▶ **WHAT TO DO**
[A] List every character named in the synopsis of the Smoke Country page below, with the age it gives for each.
[B] Rewrite the synopsis paragraph of the Smoke Country page below that begins "That night, a red sky breaks open" as a short bulleted list of its main events.
[C] According to the Smoke Country page below, in what year did the project receive its Sloan grant, and through which program?

▶ **DOCUMENT SEGMENT**
Smoke Country

Fiona Hardingham, Producer 

Sloan Grant(s) Received: 2023, Film Independent, Producing Lab

Project Type: Feature 

Genre: Drama

Length: 90 minutes

Field of Science: Climate Change, Wildfires, Environmental Displacement

Stage: Development 

Synopsis: 

In rural New South Wales, Mikey (14) roams her family’s farm with her little sister Layla (8). The family keep bees, raise chickens, work the land.

On a scorched summer day, the air is thick with smoke and stillness. Mikey watches the bees move strangely, the chickens unsettled. The stillness feels wrong. Her father, Jay (50), insists the fire won’t reach them. Her mother, Izzie (40), tries to hide her worry. But the land is warning them.

That night, a red sky breaks open. The family flee through a tunnel of flames, past burning houses, fallen trees, and dying animals. Mikey doesn’t have time to find her treasured locket, but she does find fear — in her mother’s eyes, in her father’s panic, in the choking air. They escape by boat, soot-covered and silent, into an unknown future.

The evacuation centre is disorienting. Everything smells like smoke. Her feet are burnt, Layla cries for a lost toy, and her parents are quietly tearing apart. Mikey listens as adults argue over aid, funding, and blame. But all she feels is displacement — from home, from school, from her sense of self. When the rain finally comes they return to what’s left of their home. The devastation is total: the house is gone. The bees are dead. Her father weeps — a sight Mikey has never seen.

▶ **DATASET CONTENT**
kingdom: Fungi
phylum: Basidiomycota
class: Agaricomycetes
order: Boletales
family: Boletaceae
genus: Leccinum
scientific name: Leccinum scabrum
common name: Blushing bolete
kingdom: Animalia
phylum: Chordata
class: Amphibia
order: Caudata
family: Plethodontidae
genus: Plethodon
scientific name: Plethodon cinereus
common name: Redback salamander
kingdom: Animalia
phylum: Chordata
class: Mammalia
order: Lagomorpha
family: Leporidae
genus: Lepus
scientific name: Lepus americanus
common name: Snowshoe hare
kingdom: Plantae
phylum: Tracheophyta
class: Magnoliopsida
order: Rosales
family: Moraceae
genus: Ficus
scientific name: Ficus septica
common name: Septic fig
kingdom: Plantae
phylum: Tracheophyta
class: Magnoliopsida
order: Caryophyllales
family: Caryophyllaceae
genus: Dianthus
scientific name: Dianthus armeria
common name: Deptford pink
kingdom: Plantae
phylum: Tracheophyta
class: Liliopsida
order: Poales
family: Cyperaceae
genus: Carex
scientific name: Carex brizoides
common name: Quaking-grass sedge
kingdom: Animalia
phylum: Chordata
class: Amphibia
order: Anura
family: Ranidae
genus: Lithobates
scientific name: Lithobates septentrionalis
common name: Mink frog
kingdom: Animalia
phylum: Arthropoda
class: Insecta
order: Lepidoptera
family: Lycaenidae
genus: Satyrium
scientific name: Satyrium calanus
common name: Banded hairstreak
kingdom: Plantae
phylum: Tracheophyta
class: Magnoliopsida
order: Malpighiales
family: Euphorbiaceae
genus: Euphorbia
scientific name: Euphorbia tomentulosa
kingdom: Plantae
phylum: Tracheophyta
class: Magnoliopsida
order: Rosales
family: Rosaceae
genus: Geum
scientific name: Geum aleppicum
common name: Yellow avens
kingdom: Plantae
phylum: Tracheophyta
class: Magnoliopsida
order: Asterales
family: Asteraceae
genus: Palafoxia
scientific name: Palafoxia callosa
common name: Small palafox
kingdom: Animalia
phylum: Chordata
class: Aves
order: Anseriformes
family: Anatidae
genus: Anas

▶ **RESULTS BY TASK**
[A]
- Mikey (14)
- Layla (8)
- Jay (50)
- Izzie (40)

[B]
- A red sky breaks open at night, and the family flees through a tunnel of flames past burning houses, fallen trees and dying animals.
- Mikey has no time to find her treasured locket and sees fear in her mother, her father and the choking air.
- The family escapes by boat, soot-covered and silent, into an unknown future.

[C] 2023, through the Film Independent Producing Lab.